■ **Source texts of formatted documents**
────
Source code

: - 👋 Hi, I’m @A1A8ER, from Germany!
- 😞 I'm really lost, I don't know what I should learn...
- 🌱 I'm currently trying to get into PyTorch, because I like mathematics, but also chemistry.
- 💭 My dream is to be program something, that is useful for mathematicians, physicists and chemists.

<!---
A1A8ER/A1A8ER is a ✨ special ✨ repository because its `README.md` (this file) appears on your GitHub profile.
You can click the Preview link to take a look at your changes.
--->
────
■ **TO-DO ITEM**
Every entry must be printed again, exactly as it reads.

■ **ANSWER SECTION**
Source code

: - 👋 Hi, I’m @A1A8ER, from Germany!
- 😞 I'm really lost, I don't know what I should learn...
- 🌱 I'm currently trying to get into PyTorch, because I like mathematics, but also chemistry.
- 💭 My dream is to be program something, that is useful for mathematicians, physicists and chemists.

<!---
A1A8ER/A1A8ER is a ✨ special ✨ repository because its `README.md` (this file) appears on your GitHub profile.
You can click the Preview link to take a look at your changes.
--->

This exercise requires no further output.